私、あの女の子が憧れるだろうシチュエーションをしてもらえるんじゃないの!?
別の意味でドキドキしてるんですけど!?
佐藤くんは、木箱の中から半透明な青色のガラスであしらった指輪を抜き取ると、私のほうへ歩いてくる。
そして、流れるような自然な動作で私の前に跪く。そして、私を見上げるように上目づかいで見る。口元には優しげな笑み。
さっきまであんなびくびくしていたのに、今までのどの佐藤くんとも当てはまらない大人な微笑みに、体温が上昇していく。……こんな風に笑いかけられたら、絶対惚れちゃうよ、誰だって。

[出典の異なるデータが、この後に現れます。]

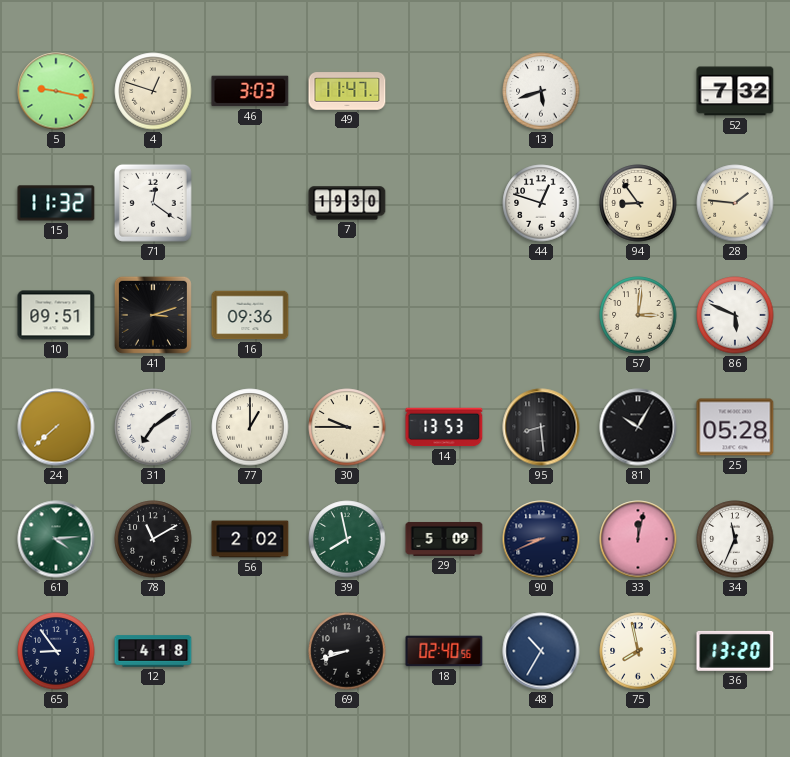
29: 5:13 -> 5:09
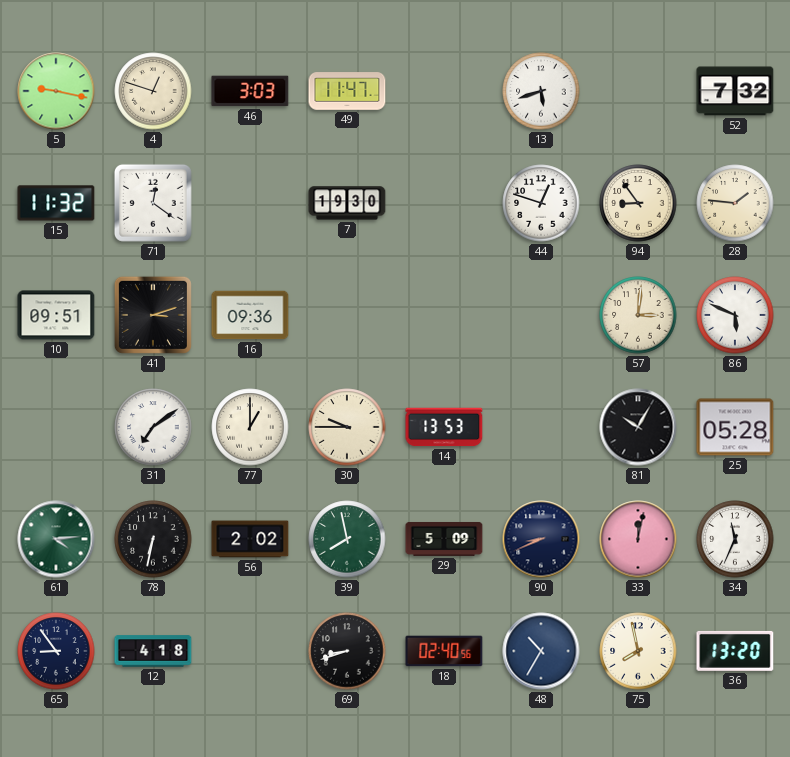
24: 7:38 -> none
95: 8:29 -> none
78: 11:10 -> 6:32
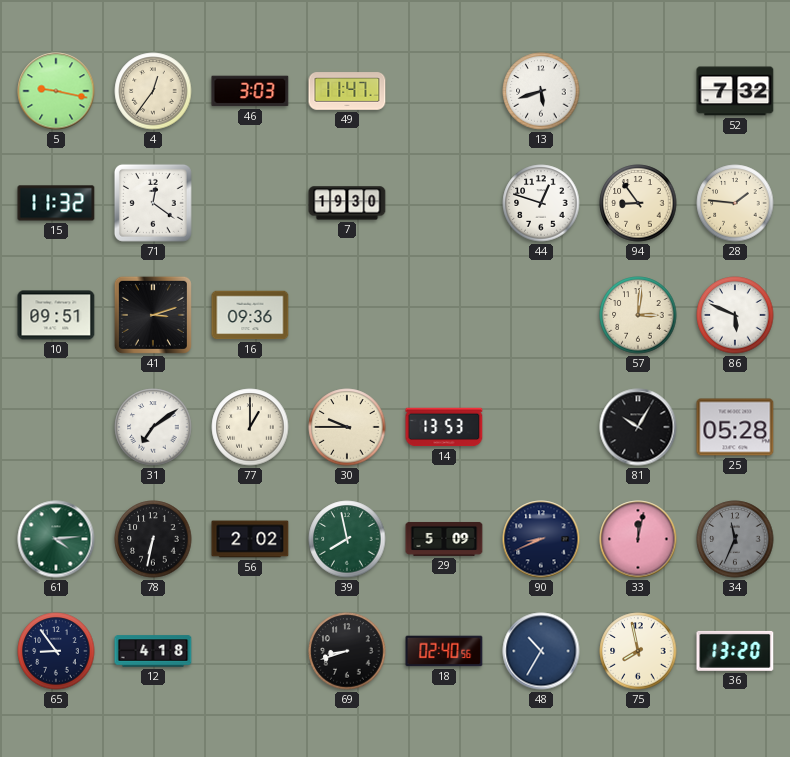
4: 12:48 -> 12:36
34 dial: white -> grey
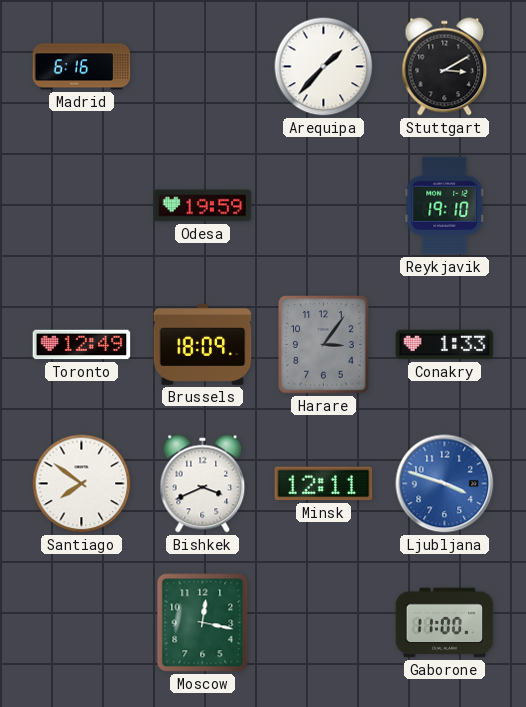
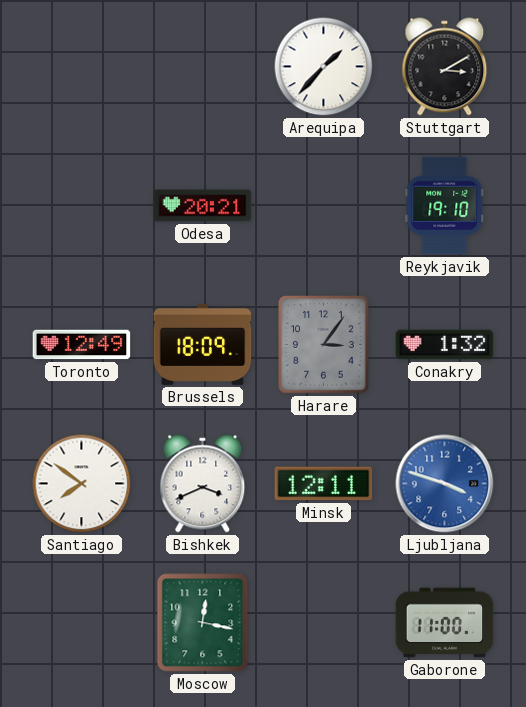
Madrid: 6:16 -> none
Odesa: 19:59 -> 20:21
Conakry: 1:33 -> 1:32
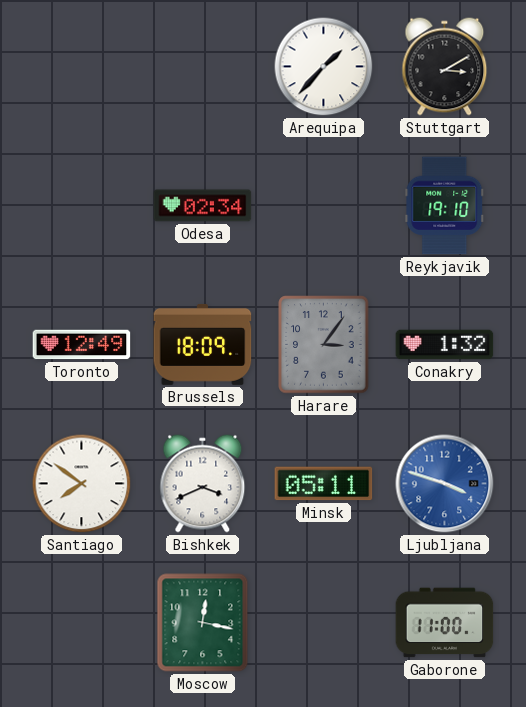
Odesa: 20:21 -> 02:34
Minsk: 12:11 -> 05:11
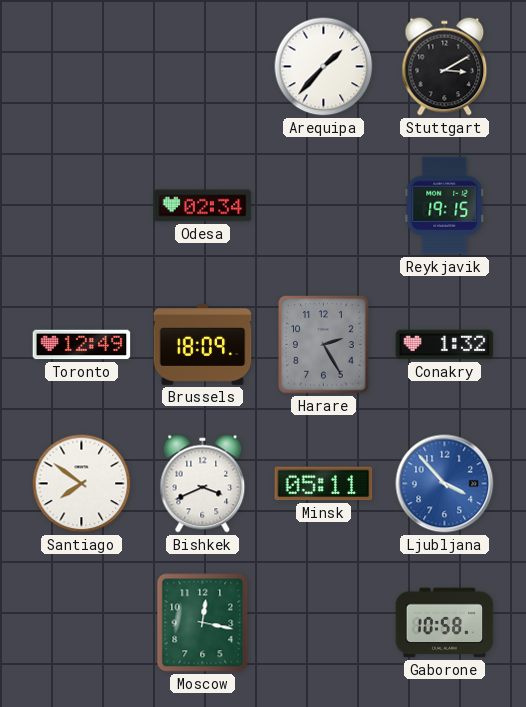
Reykjavik: 19:10 -> 19:15
Harare: 3:06 -> 2:25
Ljubljana: 3:48 -> 3:53
Gaborone: 11:00 -> 10:58
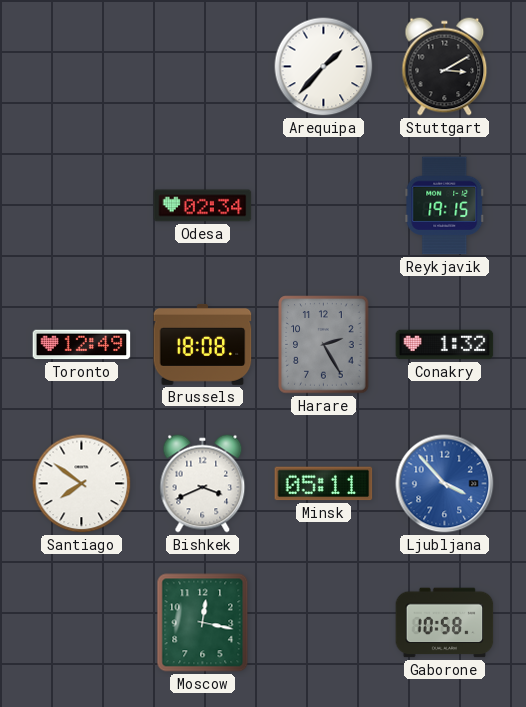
Brussels: 18:09 -> 18:08
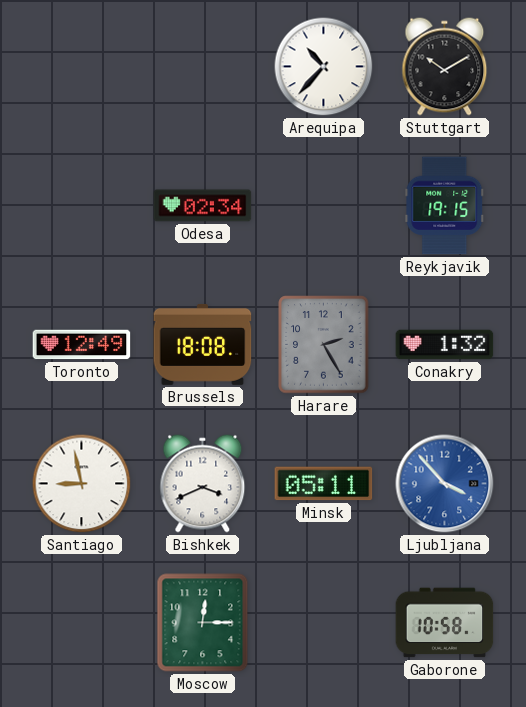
Arequipa: 1:37 -> 10:37
Stuttgart: 3:10 -> 10:10
Santiago: 7:51 -> 8:58
Moscow: 12:17 -> 12:15
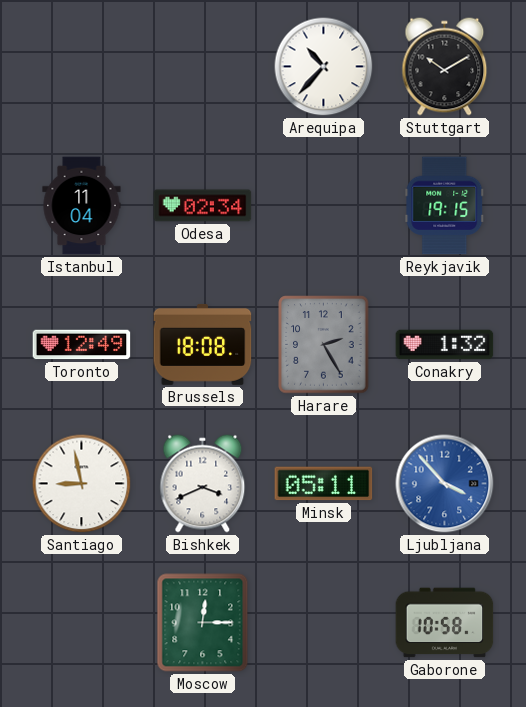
Istanbul: none -> 11:04
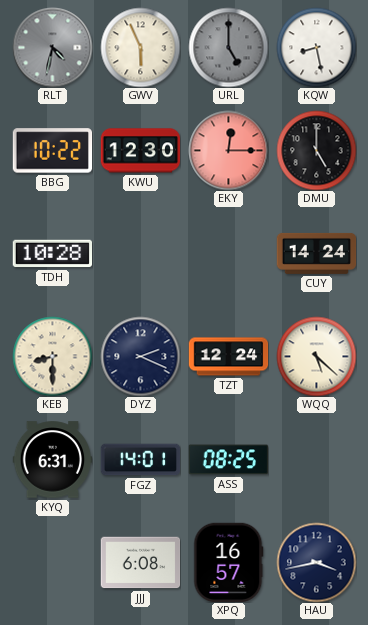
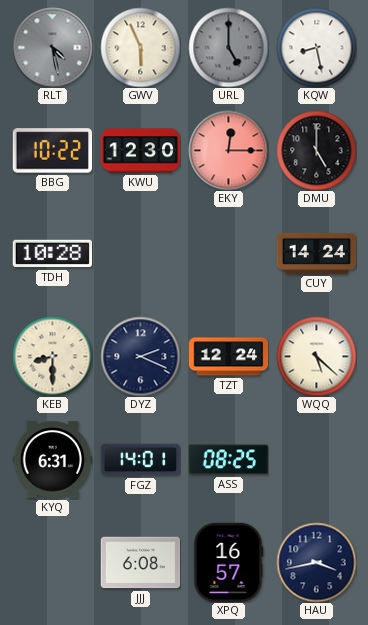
RLT: 4:32 -> 4:28
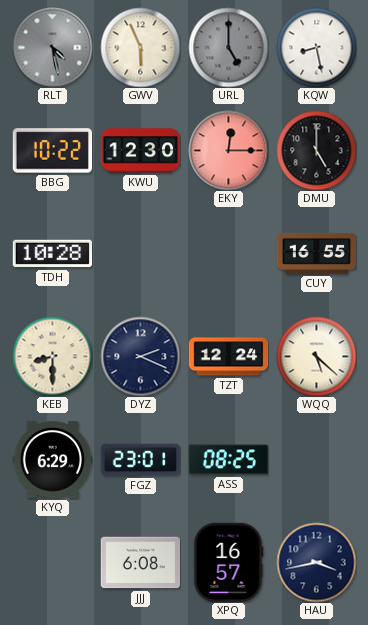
CUY: 14:24 -> 16:55
KYQ: 6:31 -> 6:29
FGZ: 14:01 -> 23:01
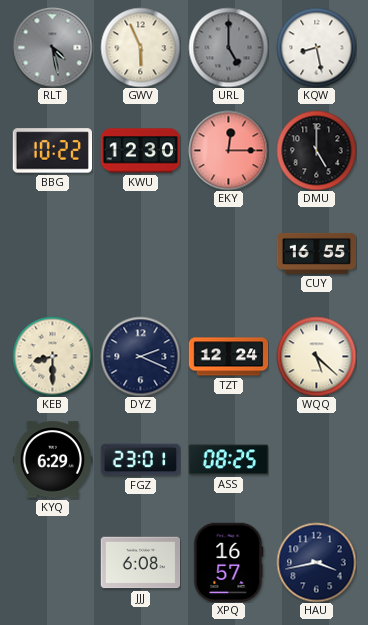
TDH: 10:28 -> none
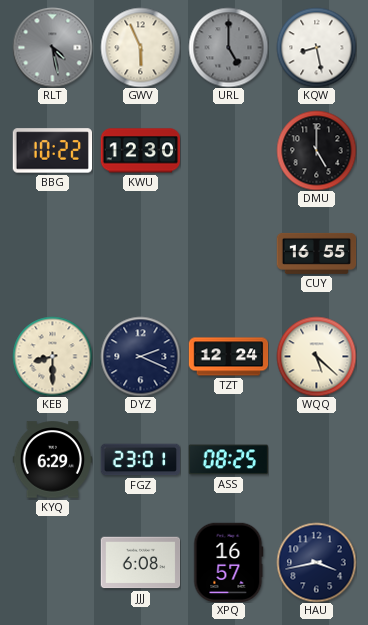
EKY: 12:15 -> none
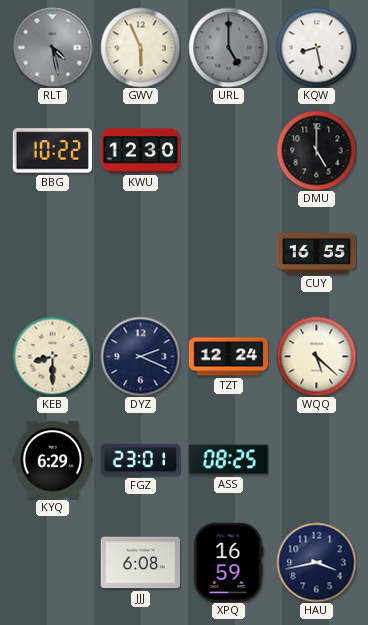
XPQ: 16:57 -> 16:59
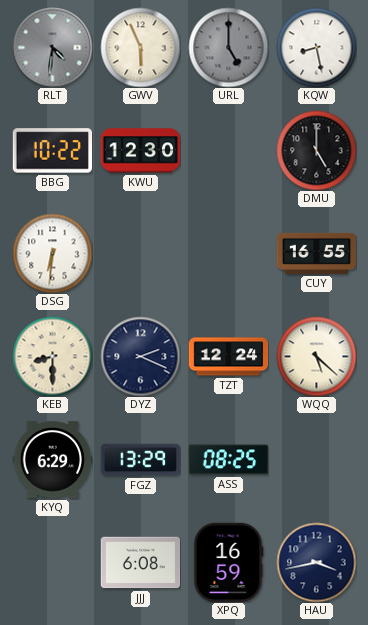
RLT: 4:28 -> 4:31
DSG: none -> 6:31
FGZ: 23:01 -> 13:29
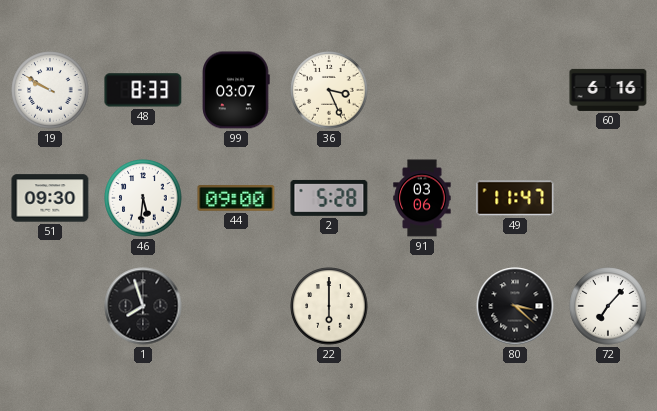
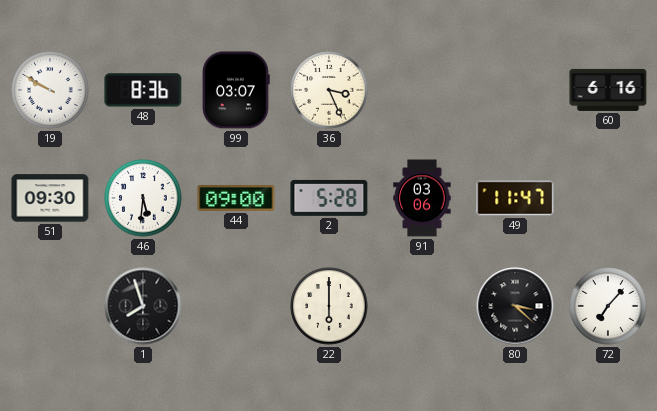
48: 8:33 -> 8:36
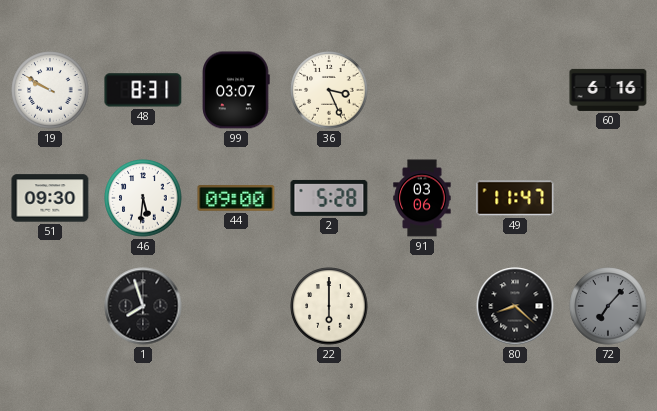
48: 8:36 -> 8:31
80: 3:22 -> 8:22
72 dial: white -> grey
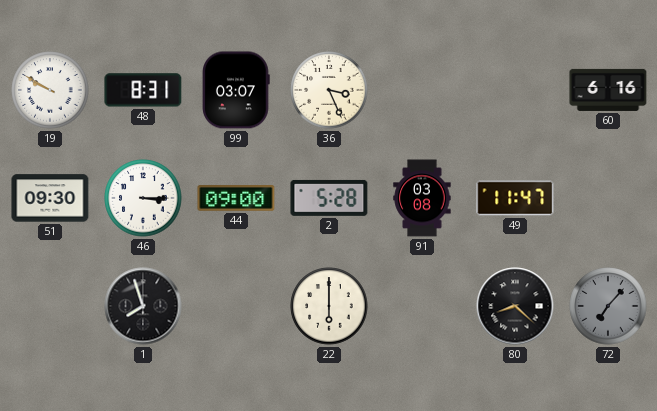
46: 5:31 -> 3:15
91: 03:06 -> 03:08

佐藤くんは左手ではなく、右手を掬い取るように目の前に持って行く。
「……右手?」
私がそういうと、佐藤くんがきょとんと目を丸くする。それから、すっと目を細めると、余裕を含んだ笑みで、
「いいの?俺で」
と聞いてくる。
……えっと、それは、……つまり。
考えるまでもなく、私の頬が熱くなるのを感じた。
ああっ、もう私は何を!
佐藤くんは気を使って左手じゃなくて、右手に変えくれたんだ。恥ずかしすぎる……ああもう、私のばかぁ……。